Reval is a library (or crate as libraries are called in Rust, the language that Reval is written in) for managing, interpreting and executing rules. This document is targeted at people writing rules for Reval. It describes the syntax and structure of the rules. This document does not describe details of a specific Reval implementation. Any information on the structure of input data, output data or extra functions provided by any system that uses Reval should be described in the documentation of that system.

Concepts

Rules

Rules are pieces of text describing how to process input data to generate a required output. How the input and output data is structured depends depends on your particular Reval implementation. Each rule has a name, this name is used to identify the rule in error messages and other output and should be unique in a ruleset. Each rule also contains an expression, this is the actual rule that will be evaluated to generate the output.

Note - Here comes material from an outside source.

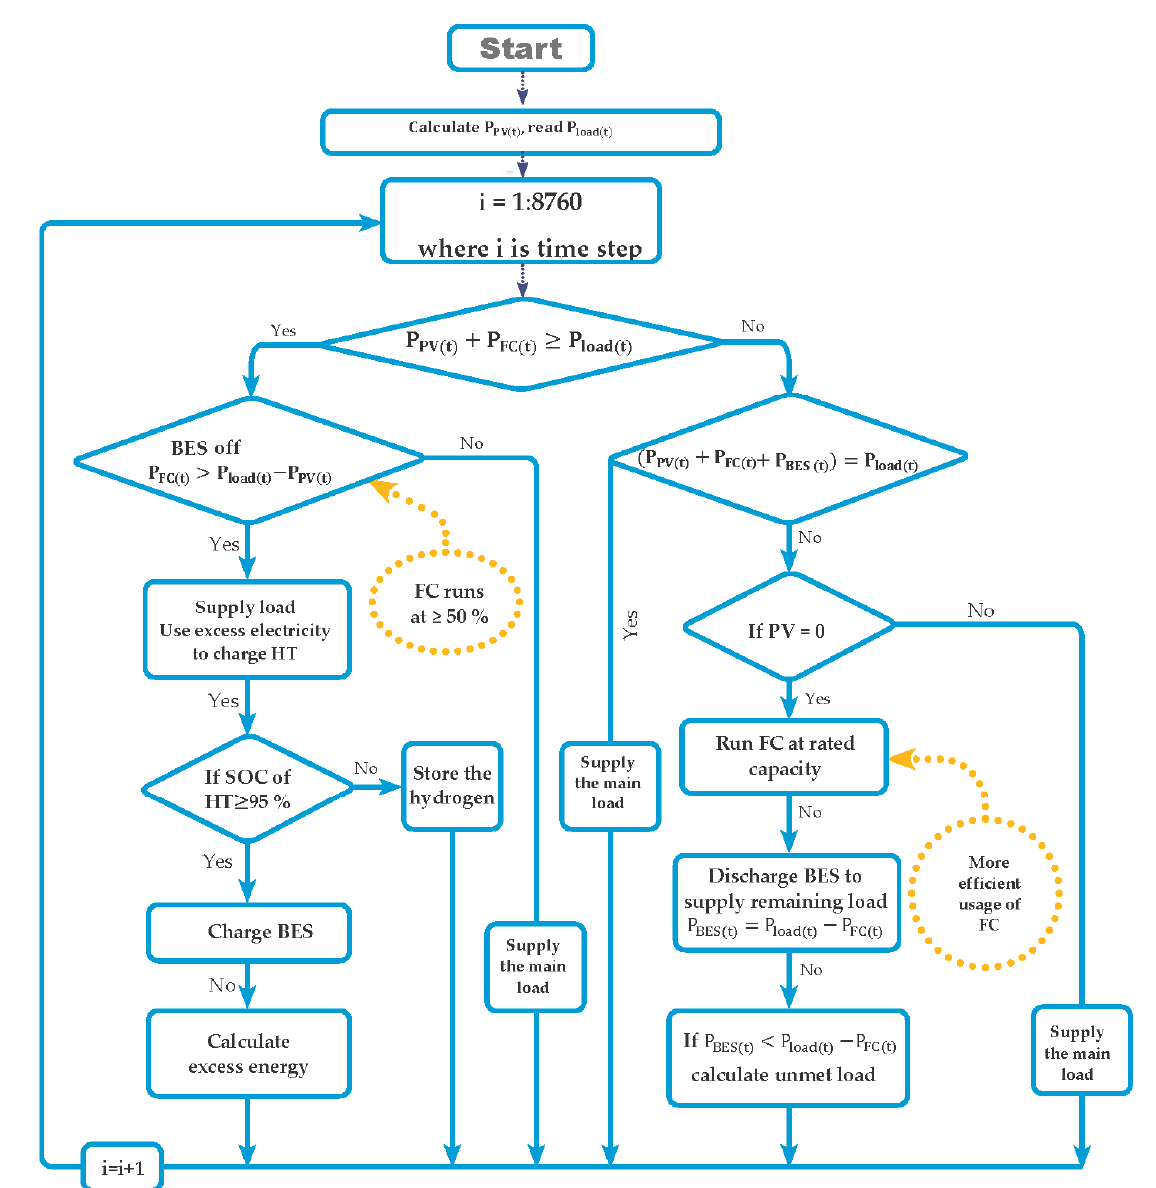
Figure 5. Control algorithm for PD strategy.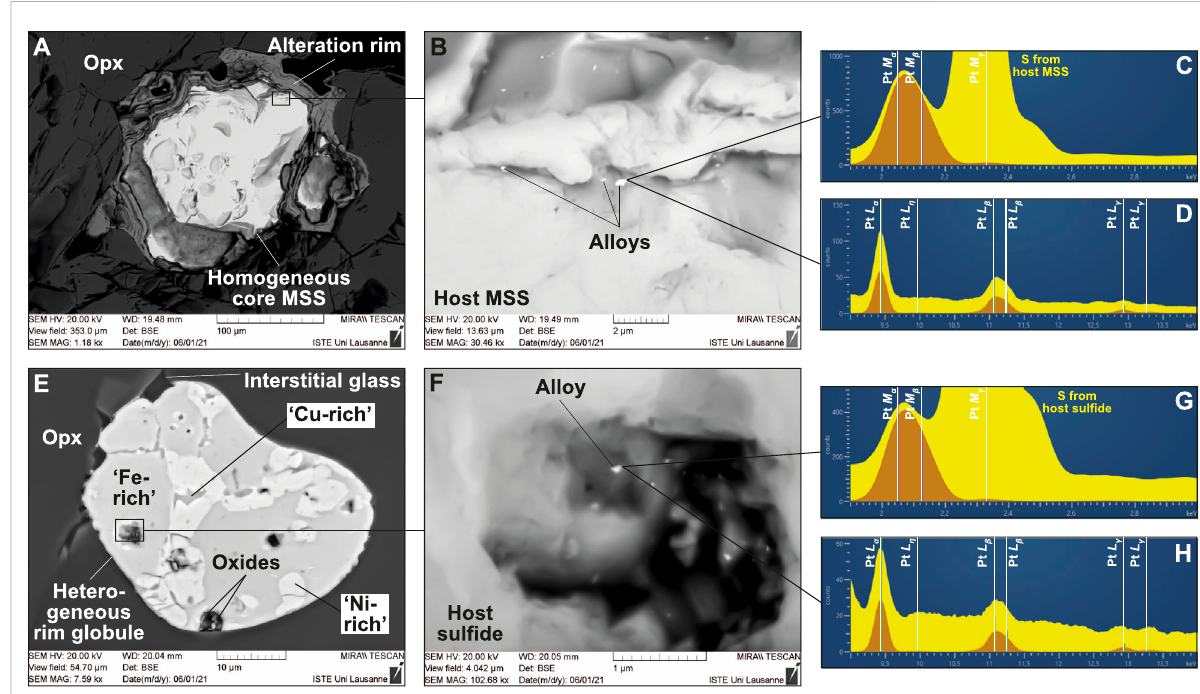
FIGURE 6 Ptalloys located on sul fi des from theglass-bearing, Type 1A veins from Kamchatkaand West Bismarck (SEM). BSE images of (A,B) a core sul fi de in the Kamchatka vein and (E,F) a rim sul fi de in the West Bismarck vein. The EDS spectra for those Pt alloys and their host sul fi des are respectively shown in (C,D) and (G,H) with peak identi fi cation. Note that Pt alloys can be found in association with (A) homogeneous sul fi des and (E) heterogeneous globules, respectively, ranging from “ Fe-rich ” (MSS) to “ Cu-rich ” ( “ xSS ” )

Rules can be written in one of two languages. The Reval language is the simpelest and most concise language to write rules. A simple rule written in the Reval language looks like this;

// Example rule
input_field >= i5

Rules can also be written in a language based on Json, this used to be the only way to write rules and is still available for backward compatibility. Parsing Json rules will be deprecated in version 0.8.0 of Reval and the Json rules parser will be removed in 0.9.0. The same rule that was specified above looks like this in Json, its quite a bit more verbose and harder to look at;

{
    "name": "Example rule",
    "expr": {"gte": [{"ref": "input_field"}, {"int": "5"}]}
}

The rule has the name "Example rule" and compares the value in input_field with the integer 5. It will return true if it is greater than or equal to 5 and false otherwise. This rule will return an error if input_field does not contain a value with an integer type.

Values and data types

Values can either be passed in to the the rules as input data or specified in the rule itself. Values passed in to the rules are named and can be used in rules by specifying the name similar to input_field in the example rule above. The value i5 in the example rule is a value that is specified in the rule itself. The prefix i specifies that the value has the Integer type, and 5 specifies the value.

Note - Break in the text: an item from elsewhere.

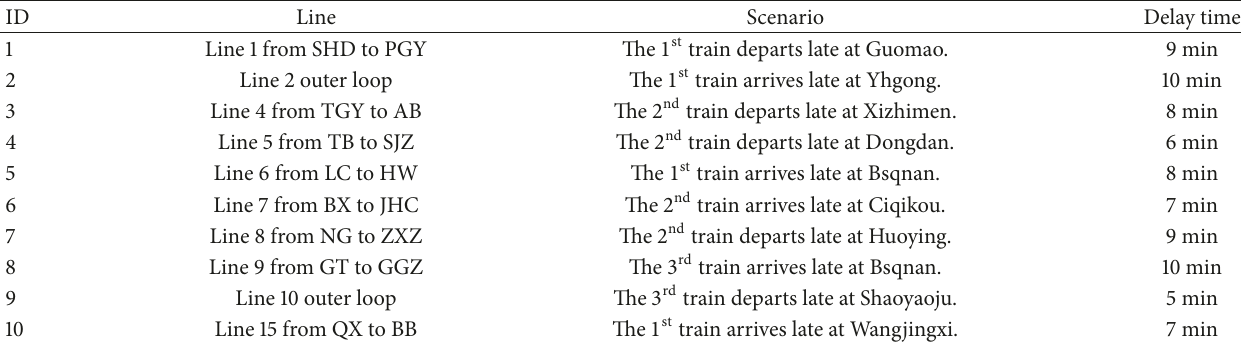
Table 2: Delay scenarios in detail.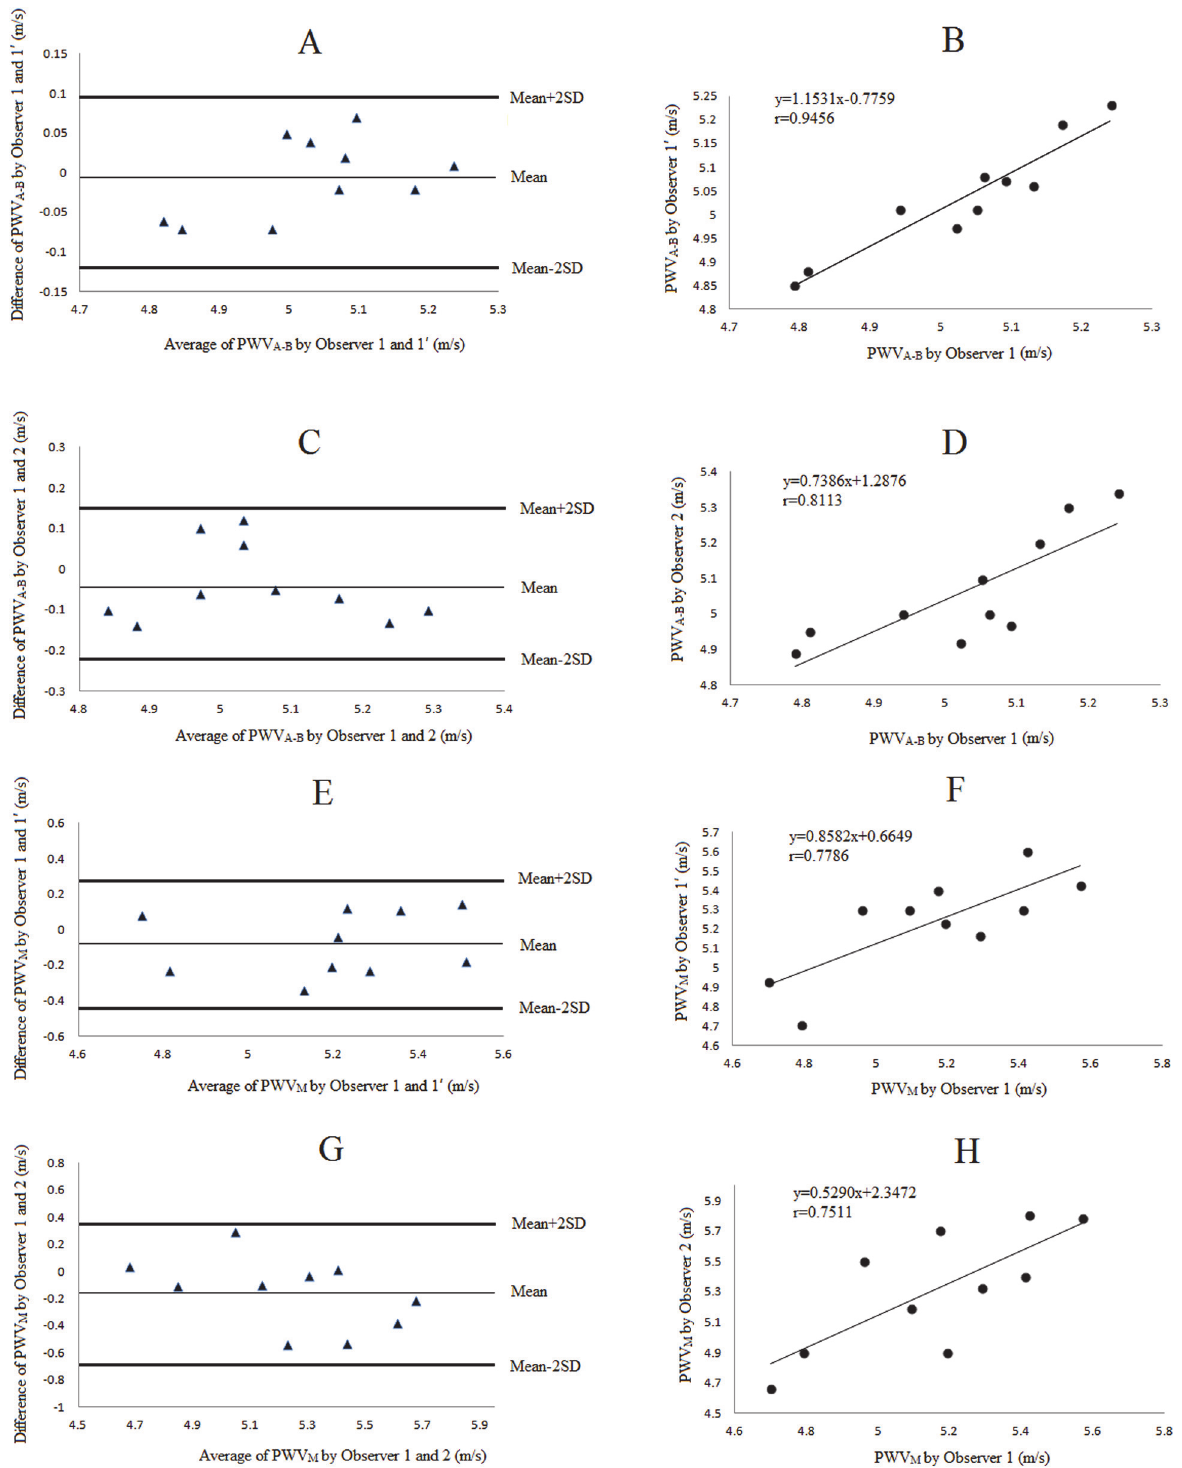
Fig 3. The reproducibilities of the PWV measurements in the in vitro experiment. Intra- (A, B) and inter-observer (C, D) variability of PWV A-B , intra- (E, F) and inter-observer (G, H) variability of PWV M were demonstrated by Bland-Altman plots and linear regression analysis, respectively. Abbreviations as in Fig. 2.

Reval supports a range of data-types. The String type for text, a number of numeric types, a boolean type and a

TypeExampleDescription
String"this is a String"iValues of the string type contain text. String values are delimited with " characters.
Integeri5This is a numeric type that can contain whole values. Integers can be positive or negative. Integer values are prefixed with i in rules
Floatf.14e-5Float is a numeric type that contains floating point values. Float types can contain fractional values, positive or negative. Float values are prefixed with f
Decimald14.25Decimal is a numeric type that can contain fractional values. This data-type is similar to Float has different trade-offs. Decimal is typically used for monetary values. Decimal values are prefixed with d
Booleanfalse or trueThe Boolean data type represent truth values and can be true or false
NonenoneNone is used to indicate that a value does is not set or unspecified.
Vec[i4, i6, i12]Vec values contain a list or vector of other values.
Map{one: i1, two: i2}Map values map names to values, They are similar to a vec but every value in the list has a name that can be used to access that value

Operators

todo

Built in Functions

todo

User-Functions

A ruleset can have custom functions that allow rules to access functionality provided by the software that embeds the Reval rules-engine. Functions have a name, take a value as their input and return a value as output. Depending on how the function is implemented the output can be cached. So calling it multiple times might not incur a performance impact.